» **Written exercise**: Tally the lines in the rows below that contain the string "fillcolor", and give only the number.

» **Saved entries**:

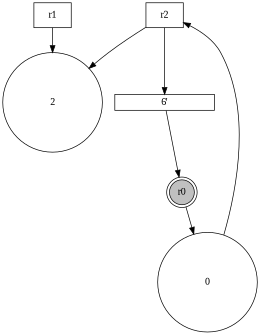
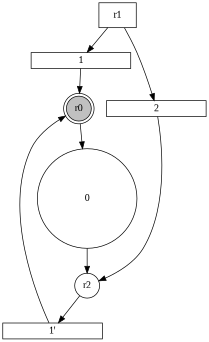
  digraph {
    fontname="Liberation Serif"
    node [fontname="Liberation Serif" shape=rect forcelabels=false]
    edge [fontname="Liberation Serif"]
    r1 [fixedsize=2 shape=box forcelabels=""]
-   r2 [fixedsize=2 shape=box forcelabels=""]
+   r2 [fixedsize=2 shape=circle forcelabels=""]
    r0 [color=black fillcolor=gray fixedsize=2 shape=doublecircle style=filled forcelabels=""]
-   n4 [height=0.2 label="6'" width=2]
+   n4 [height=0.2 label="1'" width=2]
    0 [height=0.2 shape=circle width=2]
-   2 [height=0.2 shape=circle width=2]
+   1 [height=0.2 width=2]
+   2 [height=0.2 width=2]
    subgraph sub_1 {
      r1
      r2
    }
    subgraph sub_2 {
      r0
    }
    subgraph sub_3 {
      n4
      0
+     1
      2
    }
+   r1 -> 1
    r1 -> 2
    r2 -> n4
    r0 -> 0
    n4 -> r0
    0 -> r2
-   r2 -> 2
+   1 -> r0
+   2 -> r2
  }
---
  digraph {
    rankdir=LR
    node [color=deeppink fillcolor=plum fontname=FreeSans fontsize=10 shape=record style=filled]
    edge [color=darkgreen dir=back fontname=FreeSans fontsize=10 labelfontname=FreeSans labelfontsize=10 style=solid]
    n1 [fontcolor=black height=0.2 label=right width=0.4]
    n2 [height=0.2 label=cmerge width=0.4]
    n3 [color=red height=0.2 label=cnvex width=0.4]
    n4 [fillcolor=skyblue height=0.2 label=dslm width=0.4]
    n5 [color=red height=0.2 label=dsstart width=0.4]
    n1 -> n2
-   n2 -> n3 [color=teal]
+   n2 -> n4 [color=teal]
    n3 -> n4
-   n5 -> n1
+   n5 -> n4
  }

» **Correct result**: 3